Tahliyelere muhalefet şerhi
Mahkemenin verdiği tüm tahliye kararlarına üye hakim Fatih Kapan muhalefet şerhi koydu. Sanıkların üzerine atılan suçun vasıf ve mahiyetine, delillerin henüz toplanmamış olmasına ve delillerin karartılması ihtimaline karşı, sanıkların tutuklu kalmaları gerektiğini düşündüğünü belirtti. Başkanı Niyazi Erdoğan olan mahkemenin 14 Mayıs günü verdiği tahliye kararının gerekçesi şöyle: ‘‘Delillerin büyük ölçüde toplanmış olması, tutuklamalardan beklenen amacın gerçekleşmesi ve sanıkların tutuklu kaldıkları süre dikkate alınarak tahliyelerine...’’
Sanıkların birinden iktidarsız raporu
Mardin'in Kızıltepe İlçesi'nde 12 yaşındaki N.Ç., doğum günü olan 2 Ocak 2003 günü Emniyet müdürlüğü'ne başvurdu ve Emine Akyol ile Türkan Temel tarafından 6 aydır erkeklere pazarlandığını söyledi
28 sanık 14 Ocak’ta tutuklandı ve ‘Utanç davası’ başladı.
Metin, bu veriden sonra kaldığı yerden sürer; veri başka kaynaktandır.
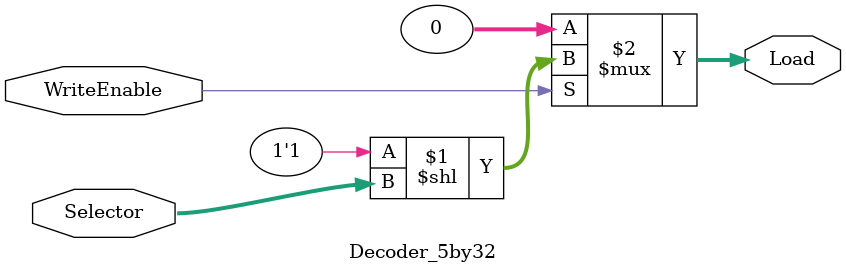
<source format=v>
module Decoder_5by32(input [4:0] Selector, input WriteEnable, output [31:0] Load);
    assign Load=WriteEnable?(1'b1<<Selector):0;
endmodule
</source>
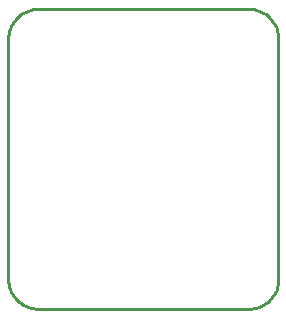
<source format=gbr>
G04 EAGLE Gerber RS-274X export*
G75*
%MOMM*%
%FSLAX34Y34*%
%LPD*%
%IN*%
%IPPOS*%
%AMOC8*
5,1,8,0,0,1.08239X$1,22.5*%
G01*
%ADD10C,0.254000*%


D10*
X-110490Y-15240D02*
X-110393Y-17454D01*
X-110104Y-19651D01*
X-109625Y-21814D01*
X-108958Y-23927D01*
X-108110Y-25975D01*
X-107087Y-27940D01*
X-105896Y-29809D01*
X-104548Y-31567D01*
X-103051Y-33201D01*
X-101417Y-34698D01*
X-99659Y-36046D01*
X-97790Y-37237D01*
X-95825Y-38260D01*
X-93777Y-39108D01*
X-91664Y-39775D01*
X-89501Y-40254D01*
X-87304Y-40543D01*
X-85090Y-40640D01*
X92710Y-40640D01*
X94924Y-40543D01*
X97121Y-40254D01*
X99284Y-39775D01*
X101397Y-39108D01*
X103445Y-38260D01*
X105410Y-37237D01*
X107279Y-36046D01*
X109037Y-34698D01*
X110671Y-33201D01*
X112168Y-31567D01*
X113516Y-29809D01*
X114707Y-27940D01*
X115730Y-25975D01*
X116578Y-23927D01*
X117245Y-21814D01*
X117724Y-19651D01*
X118013Y-17454D01*
X118110Y-15240D01*
X118110Y187960D01*
X118013Y190174D01*
X117724Y192371D01*
X117245Y194534D01*
X116578Y196647D01*
X115730Y198695D01*
X114707Y200660D01*
X113516Y202529D01*
X112168Y204287D01*
X110671Y205921D01*
X109037Y207418D01*
X107279Y208766D01*
X105410Y209957D01*
X103445Y210980D01*
X101397Y211828D01*
X99284Y212495D01*
X97121Y212974D01*
X94924Y213263D01*
X92710Y213360D01*
X-85090Y213360D01*
X-87304Y213263D01*
X-89501Y212974D01*
X-91664Y212495D01*
X-93777Y211828D01*
X-95825Y210980D01*
X-97790Y209957D01*
X-99659Y208766D01*
X-101417Y207418D01*
X-103051Y205921D01*
X-104548Y204287D01*
X-105896Y202529D01*
X-107087Y200660D01*
X-108110Y198695D01*
X-108958Y196647D01*
X-109625Y194534D01*
X-110104Y192371D01*
X-110393Y190174D01*
X-110490Y187960D01*
X-110490Y-15240D01*
M02*

</source>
Mardin 1. Ağır Ceza Mahkemesi'nde görülen davanın ilk duruşması 25 Şubat'ta yapıldı. Gizli celse kararı alındı. Duruşmaya müdahil olarak N.Ç. tarafından katılan ve çoğu kadın olan avukatlara saldırılar olunca, İHD'li ve Diyarbakır Barosu Kadın Komisyonu'ndan olan avukatların sayısı 25'e çıktı.
Sanıkların tümü suçlamaları reddetti. N.Ç., Selman Aydın ile Şeyhdavut Anuk hariç tümümü teşhis ederek kendisiyle olduklarını söyledi. 19.5 saat süren duruşmanın ardından N.Ç. salonda bitkin düştü. Recep Sakız, Yüzbaşı Ersun Erdemir, Ümit Ergin, Cuma Uras, Hamit Aydın, Mehmet Seyitoğlu tahliye edildi.
24 Mart’taki 2. duruşma 20 saat sürdü. Sanıkların tümü komplo kurulduğunu ileri sürdü. Biri iktidarsız olduğuna dair raporlar verdi. N.Ç., Malatya Kız Yetiştirme Yurdu'na gönderildi.
21 Nisan'daki 3. duruşmada, çeşitli çevrelerin baskısı altında bulunduğu belli olan baba Süleyman Ç. ‘‘Siz mahkemesiniz. Kimin suçlu olduğunu tespit edin ’’ dedi.
14 Mayıs'taki 4. duruşmada tüm sanıklar tahliye edildi.
Tahliye olan sanıklar kamudaki görevlerine iade edildi. Bir sonraki duruşma 2 Ekim'de.